- **DIRECTIONS**
Go to the line below containing "371 381 9.54" and print exactly from there through the line containing "199 23 7602", both included. Print nothing else.
(PROVIDED MATERIAL begins)
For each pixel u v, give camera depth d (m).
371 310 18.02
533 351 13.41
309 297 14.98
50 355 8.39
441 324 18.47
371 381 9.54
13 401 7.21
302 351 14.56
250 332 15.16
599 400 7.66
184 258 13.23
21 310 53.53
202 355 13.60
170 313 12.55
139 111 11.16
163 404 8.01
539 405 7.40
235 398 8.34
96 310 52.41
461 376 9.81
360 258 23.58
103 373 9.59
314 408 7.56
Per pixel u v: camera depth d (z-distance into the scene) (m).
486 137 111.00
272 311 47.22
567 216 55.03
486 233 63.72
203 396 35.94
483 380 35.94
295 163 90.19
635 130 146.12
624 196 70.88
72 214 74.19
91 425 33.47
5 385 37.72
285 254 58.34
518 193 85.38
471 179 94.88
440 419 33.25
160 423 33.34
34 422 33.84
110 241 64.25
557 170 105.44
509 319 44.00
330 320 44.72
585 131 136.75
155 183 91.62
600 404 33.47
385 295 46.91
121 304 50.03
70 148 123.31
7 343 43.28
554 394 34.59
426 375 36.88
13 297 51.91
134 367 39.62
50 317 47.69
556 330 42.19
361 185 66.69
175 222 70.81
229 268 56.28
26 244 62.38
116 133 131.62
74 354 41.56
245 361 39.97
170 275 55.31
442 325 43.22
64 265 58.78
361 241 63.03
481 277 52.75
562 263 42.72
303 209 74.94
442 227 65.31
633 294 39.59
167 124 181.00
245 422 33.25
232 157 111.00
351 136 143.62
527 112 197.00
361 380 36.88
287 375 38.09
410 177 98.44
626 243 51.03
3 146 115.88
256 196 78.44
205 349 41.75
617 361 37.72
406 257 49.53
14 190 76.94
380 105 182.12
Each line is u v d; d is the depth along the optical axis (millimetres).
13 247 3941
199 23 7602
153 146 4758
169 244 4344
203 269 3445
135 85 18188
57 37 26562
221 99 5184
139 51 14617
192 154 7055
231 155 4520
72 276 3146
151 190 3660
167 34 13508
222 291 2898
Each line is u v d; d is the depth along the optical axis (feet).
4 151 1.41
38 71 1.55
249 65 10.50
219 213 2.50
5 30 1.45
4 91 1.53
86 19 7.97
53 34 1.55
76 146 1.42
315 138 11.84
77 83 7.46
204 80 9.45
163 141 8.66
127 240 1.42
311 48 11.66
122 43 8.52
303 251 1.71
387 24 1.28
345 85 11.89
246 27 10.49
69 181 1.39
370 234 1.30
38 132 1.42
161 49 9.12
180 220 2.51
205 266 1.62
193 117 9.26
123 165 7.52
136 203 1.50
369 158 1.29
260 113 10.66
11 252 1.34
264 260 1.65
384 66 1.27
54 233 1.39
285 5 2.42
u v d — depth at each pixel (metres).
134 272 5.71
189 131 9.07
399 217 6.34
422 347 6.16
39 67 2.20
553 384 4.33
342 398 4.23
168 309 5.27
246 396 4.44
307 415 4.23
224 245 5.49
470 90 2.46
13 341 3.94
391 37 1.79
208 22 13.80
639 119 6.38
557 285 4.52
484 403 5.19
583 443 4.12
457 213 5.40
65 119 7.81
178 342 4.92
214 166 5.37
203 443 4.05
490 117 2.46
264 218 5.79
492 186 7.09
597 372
(PROVIDED MATERIAL ends)
- **RESULT**
371 381 9.54
13 401 7.21
302 351 14.56
250 332 15.16
599 400 7.66
184 258 13.23
21 310 53.53
202 355 13.60
170 313 12.55
139 111 11.16
163 404 8.01
539 405 7.40
235 398 8.34
96 310 52.41
461 376 9.81
360 258 23.58
103 373 9.59
314 408 7.56
Per pixel u v: camera depth d (z-distance into the scene) (m).
486 137 111.00
272 311 47.22
567 216 55.03
486 233 63.72
203 396 35.94
483 380 35.94
295 163 90.19
635 130 146.12
624 196 70.88
72 214 74.19
91 425 33.47
5 385 37.72
285 254 58.34
518 193 85.38
471 179 94.88
440 419 33.25
160 423 33.34
34 422 33.84
110 241 64.25
557 170 105.44
509 319 44.00
330 320 44.72
585 131 136.75
155 183 91.62
600 404 33.47
385 295 46.91
121 304 50.03
70 148 123.31
7 343 43.28
554 394 34.59
426 375 36.88
13 297 51.91
134 367 39.62
50 317 47.69
556 330 42.19
361 185 66.69
175 222 70.81
229 268 56.28
26 244 62.38
116 133 131.62
74 354 41.56
245 361 39.97
170 275 55.31
442 325 43.22
64 265 58.78
361 241 63.03
481 277 52.75
562 263 42.72
303 209 74.94
442 227 65.31
633 294 39.59
167 124 181.00
245 422 33.25
232 157 111.00
351 136 143.62
527 112 197.00
361 380 36.88
287 375 38.09
410 177 98.44
626 243 51.03
3 146 115.88
256 196 78.44
205 349 41.75
617 361 37.72
406 257 49.53
14 190 76.94
380 105 182.12
Each line is u v d; d is the depth along the optical axis (millimetres).
13 247 3941
199 23 7602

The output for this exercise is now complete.